Regular expression pattern matching examples

The following examples illustrate general uses of regular expression pattern matching.

Regex examples

snmp-server community public

Finds any line that includes the text snmp-server community public. There can be text before and/or after the string on the same line.

service tcp-keepalives-in.*\n(.*\n)*.*service tcp-keepalives-out>

Finds the first line service tcp-keepalives-in and then looks for service tcp-keepalives-out on any line after that. The regular expression string .*\n(.*\n)*.* is used to search any number of lines between strings.

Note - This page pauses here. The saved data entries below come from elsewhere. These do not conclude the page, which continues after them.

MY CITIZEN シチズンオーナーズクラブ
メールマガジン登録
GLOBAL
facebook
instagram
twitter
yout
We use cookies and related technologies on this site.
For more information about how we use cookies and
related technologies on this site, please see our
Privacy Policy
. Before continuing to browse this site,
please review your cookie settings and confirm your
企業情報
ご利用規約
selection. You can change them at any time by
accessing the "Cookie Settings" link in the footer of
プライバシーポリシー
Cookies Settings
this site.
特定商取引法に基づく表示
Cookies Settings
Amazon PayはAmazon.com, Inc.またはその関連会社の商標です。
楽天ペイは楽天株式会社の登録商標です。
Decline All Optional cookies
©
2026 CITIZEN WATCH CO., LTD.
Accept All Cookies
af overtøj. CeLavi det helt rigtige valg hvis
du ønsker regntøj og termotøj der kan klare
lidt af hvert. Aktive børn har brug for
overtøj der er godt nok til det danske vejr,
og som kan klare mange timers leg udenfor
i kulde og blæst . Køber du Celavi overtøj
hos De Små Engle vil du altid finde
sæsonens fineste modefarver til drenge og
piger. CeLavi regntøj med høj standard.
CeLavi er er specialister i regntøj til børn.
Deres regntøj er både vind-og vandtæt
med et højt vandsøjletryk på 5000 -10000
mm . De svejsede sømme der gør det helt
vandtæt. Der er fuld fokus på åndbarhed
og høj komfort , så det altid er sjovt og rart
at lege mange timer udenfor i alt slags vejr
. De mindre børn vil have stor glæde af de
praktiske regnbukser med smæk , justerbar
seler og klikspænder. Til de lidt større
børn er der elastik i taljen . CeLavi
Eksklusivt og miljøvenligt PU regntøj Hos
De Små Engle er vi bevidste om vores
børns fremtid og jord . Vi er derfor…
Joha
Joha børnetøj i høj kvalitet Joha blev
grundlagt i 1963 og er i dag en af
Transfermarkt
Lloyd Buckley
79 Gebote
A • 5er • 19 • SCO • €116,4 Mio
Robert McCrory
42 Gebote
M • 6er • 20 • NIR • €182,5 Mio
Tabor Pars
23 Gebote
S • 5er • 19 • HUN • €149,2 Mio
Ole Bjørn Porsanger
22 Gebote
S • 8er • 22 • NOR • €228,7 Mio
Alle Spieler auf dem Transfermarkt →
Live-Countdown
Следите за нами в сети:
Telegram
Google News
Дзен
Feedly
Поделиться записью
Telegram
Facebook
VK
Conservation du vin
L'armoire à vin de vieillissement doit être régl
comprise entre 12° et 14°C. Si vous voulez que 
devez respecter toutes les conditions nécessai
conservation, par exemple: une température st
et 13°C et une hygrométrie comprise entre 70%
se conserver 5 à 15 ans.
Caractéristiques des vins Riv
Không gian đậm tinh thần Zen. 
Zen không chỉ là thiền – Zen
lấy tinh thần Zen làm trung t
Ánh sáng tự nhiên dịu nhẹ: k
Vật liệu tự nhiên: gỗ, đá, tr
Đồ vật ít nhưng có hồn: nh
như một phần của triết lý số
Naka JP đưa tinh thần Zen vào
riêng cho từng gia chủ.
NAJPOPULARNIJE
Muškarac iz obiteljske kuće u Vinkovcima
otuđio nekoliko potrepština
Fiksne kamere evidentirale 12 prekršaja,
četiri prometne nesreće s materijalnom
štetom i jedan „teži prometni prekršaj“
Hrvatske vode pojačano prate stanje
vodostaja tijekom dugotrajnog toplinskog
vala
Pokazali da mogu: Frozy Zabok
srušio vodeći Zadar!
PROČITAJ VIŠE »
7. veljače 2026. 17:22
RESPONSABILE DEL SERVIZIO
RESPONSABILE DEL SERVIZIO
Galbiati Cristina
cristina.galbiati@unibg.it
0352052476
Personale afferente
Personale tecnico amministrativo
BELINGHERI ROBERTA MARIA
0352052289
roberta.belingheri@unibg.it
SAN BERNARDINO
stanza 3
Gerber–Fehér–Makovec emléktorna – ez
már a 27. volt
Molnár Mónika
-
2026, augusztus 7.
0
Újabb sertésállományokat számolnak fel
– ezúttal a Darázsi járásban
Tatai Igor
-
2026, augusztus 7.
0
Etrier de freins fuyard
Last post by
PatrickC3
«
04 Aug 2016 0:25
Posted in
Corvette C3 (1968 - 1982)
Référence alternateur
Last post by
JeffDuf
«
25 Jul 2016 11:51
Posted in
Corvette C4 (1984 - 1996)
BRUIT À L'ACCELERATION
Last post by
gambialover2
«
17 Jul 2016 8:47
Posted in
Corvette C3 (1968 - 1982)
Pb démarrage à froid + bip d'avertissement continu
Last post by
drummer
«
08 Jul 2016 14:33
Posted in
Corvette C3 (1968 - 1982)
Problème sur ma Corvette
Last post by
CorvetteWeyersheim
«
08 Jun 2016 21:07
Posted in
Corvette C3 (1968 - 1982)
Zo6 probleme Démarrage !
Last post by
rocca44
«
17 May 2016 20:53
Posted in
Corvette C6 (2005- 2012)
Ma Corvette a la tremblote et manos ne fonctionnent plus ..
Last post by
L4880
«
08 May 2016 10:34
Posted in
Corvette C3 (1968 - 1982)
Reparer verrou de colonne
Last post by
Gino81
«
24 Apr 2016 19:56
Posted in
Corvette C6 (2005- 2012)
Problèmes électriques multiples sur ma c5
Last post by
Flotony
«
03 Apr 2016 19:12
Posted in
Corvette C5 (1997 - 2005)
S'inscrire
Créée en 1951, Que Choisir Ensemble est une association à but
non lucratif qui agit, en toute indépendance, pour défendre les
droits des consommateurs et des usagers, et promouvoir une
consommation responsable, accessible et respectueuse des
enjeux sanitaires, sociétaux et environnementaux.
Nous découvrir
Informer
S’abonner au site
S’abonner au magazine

access-list 105 deny.*tcp any any eq 139 log

Finds the line with access-list 105 deny, followed by any number of characters of any type, followed by tcp any any eq 139 log on the same line. The regular expression string .* finds any character and any number of characters on the same line. This expression can be used to find spaces, tabs, numbers, letters, or special characters.

ntp clock-period \d*

Finds any line that includes ntp clock-period, followed by any number. The regular expression string \d* will find any number at any length, such as 3, 48, or 2394887.

user \x2a

Finds any line that includes user *. The regular expression string \x, followed by a hexadecimal value, specifies an individual character. In this example, \x2a represents the asterisk character, which has a hexadecimal value of 2a.

The following examples illustrate the use of SQL string and regular expression pattern matching in Syslog messages and rules.

Regex examples in Orion Log Viewer and deprecated Syslog Viewer (Search Messages tab)

In Orion Log Viewer, simplified regex patterns are not supported. Orion Log Viewer only searches by string. See View logs and events with the Log Viewer.

In the deprecated Syslog Viewer, regular expression search for syslog messages is not currently supported. Matching is only available on simple SQL string patterns, where ? or _ are used to indicate single, replaced characters and where * or % are used to indicate zero characters or to delineate multiple characters. See View Syslog messages in the SolarWinds Platform Web Console (deprecated)

IP Address filter:

• 192.168.74.* - IP addresses in range 192.168.74.1 - 192.168.74.255
• 192.168.74.? (or 192.168.74._) - IP addresses in range 192.168.74.1 - 192.168.74.9
• *.168.74* (or %.168.74%) - IP addresses containing .168.74
• %.74.25 (or *.74.25) - IP addresses ending with .74.25

Message Type filter:

• orion* (or orion%) - message type starts with "orion"
• message???? - message type starts with "message" plus any 4 symbols, like "message1234"
• %orion% (or *orion*) - message type contains "orion"

Message Pattern filter:

• syslog message from 192.168.* - message starts with "syslog message from 192.168."
• *Server_ * messages containing the word "Server" and any symbol before the space.

Regex examples in Syslog rules

Syslog rules allow you to filter matching messages using a Regex pattern, provided the Use regular expressions option is enabled. Regular expressions may be used in syslog message filtering in the Syslog Viewer.

The following examples do not apply to Orion Log Viewer (OLV). Orion Log Viewer has separate operators, such as starts with, does not start with, ends with, does not end with, or contains.

DNS Hostname pattern

• .*domain.com$ - DNS name ends with domain.com
• ^Orion.* - DNS name starts with Orion.
• .*Orion.* - DNS name contains Orion

Message Type Pattern

• ^[A,B,C] - message type starts with A, B or C.
• ^[0-9].*log$ - message type starts with number value from 1 to 9 and ends with log.

Message Pattern

• .*[^0-9]10.0.0.1[^0-9].* - message contains IP address 10.0.0.1
• ^Orion.*[^0-9]10.0.0.1[^0-9].* message starts with Orion and contains IP address 10.0.0.1.
  

  ".*" could be omitted at both the end and the beginning of the expression.